Making biodiversity data sticky: it's all about links
Sometimes I need to remind myself just why I'm spending so much time trying to make sense of other people's data, and why I go on (and on) about identifiers. One reason for my obsession is I want data to be "sticky", like the burrs shown in the photo above (Who invented velcro? by A-dep). Shared identifiers are like the hooks on the burrs, if two pieces of data have the same identifier they will stick together. Given enough identifiers and enough data, then we could rapidly assemble a "ball" of interconnected data.

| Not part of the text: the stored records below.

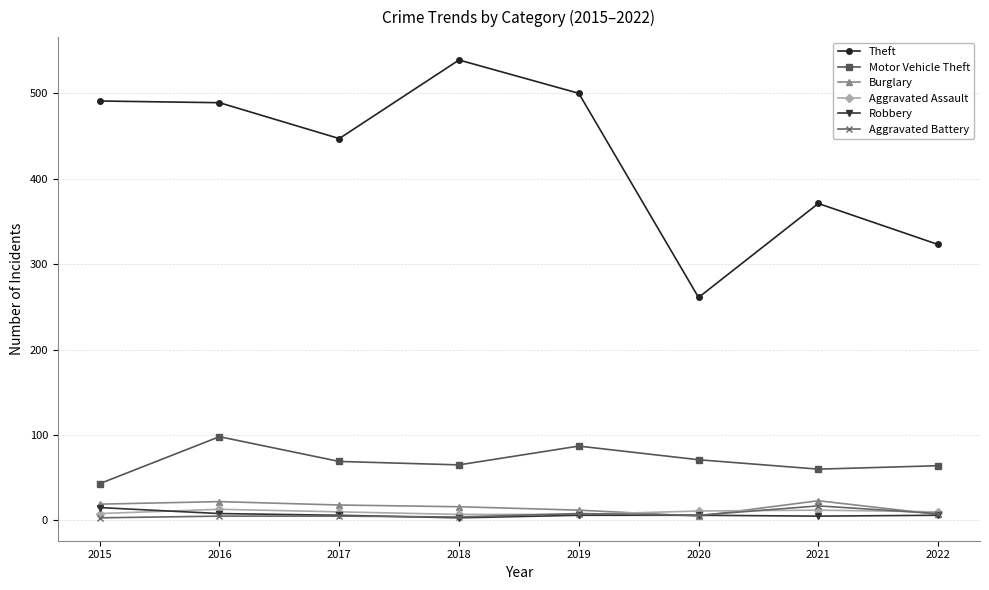

Which series has the largest total across all categories?

Theft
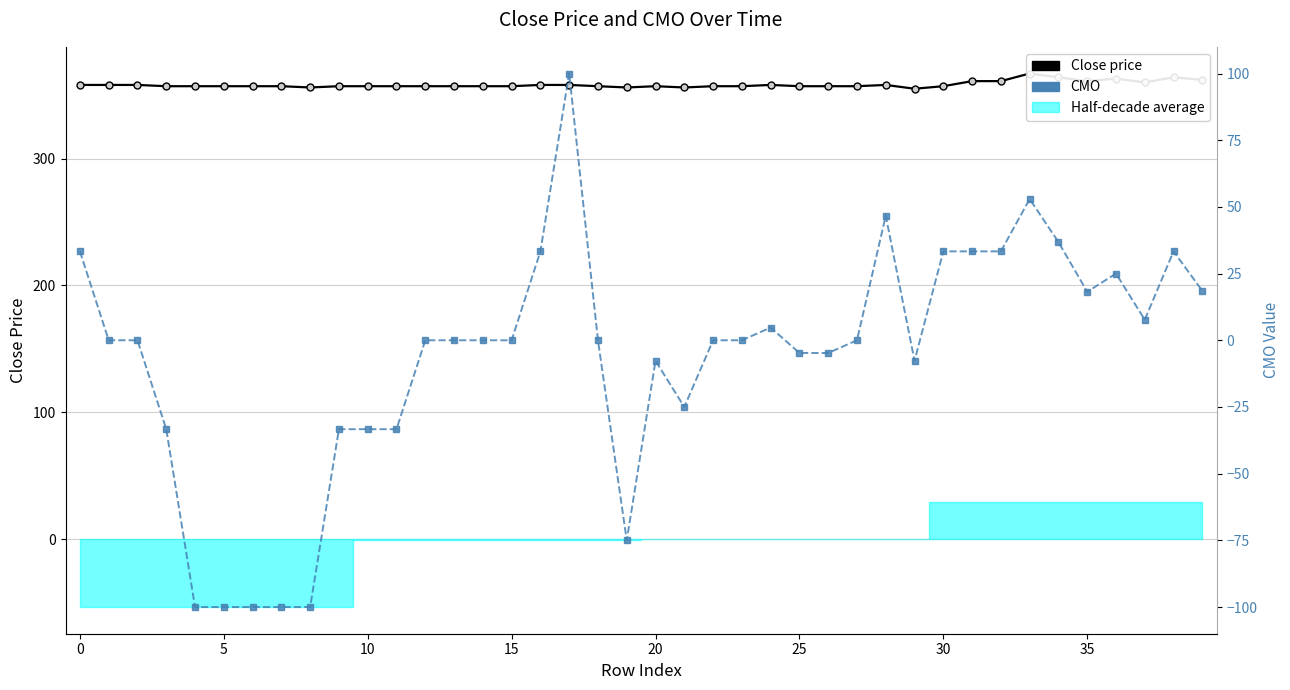

How many categories are shown in the chart?

40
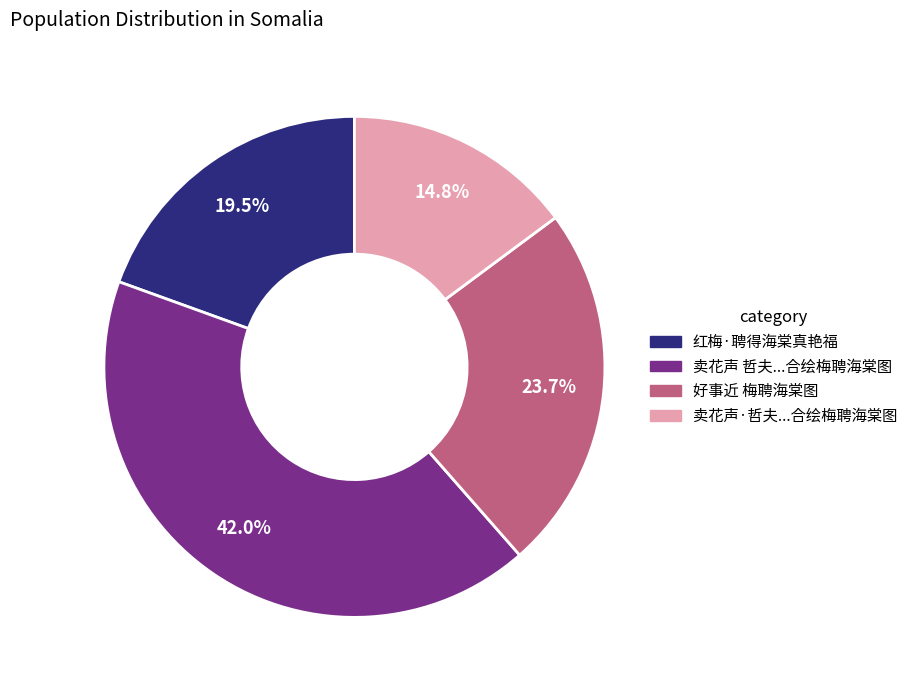

Does any single category account for the majority?

No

A published the diagram below as part of my Elsevier Challenge entry (preprint, published version) summarises some of the links between diverse kinds of biological data:
While in principle many of these links should be trivial to create, in practice they aren't. One major obstacle is the lack of globally unique identifiers, or if such identifiers exist they aren't being used. As a result, our data is anything but sticky. In the absence of identifiers, creating links between different data sets can a significant undertaking. One way to tackle this is focus on just one kind of link at a time and create a database of those links. The diagram below shows some of the links I've been working on:
For example, the iPhylo Linkout project creates links between taxon concepts in NCBI and Wikipedia. The iTaxon project is a mapping between taxonomic names and publications. I've briefly explored mapping host-parasite relationships using GenBank, and I'm currently exploring the links between publications and specimens. This list certainly doesn't exhaust the set of possible links, but it's a start. The challenge is to create sufficient links for biodiversity data to finally coalesce and for us to be able to ask questions that span multiple sources and types of data.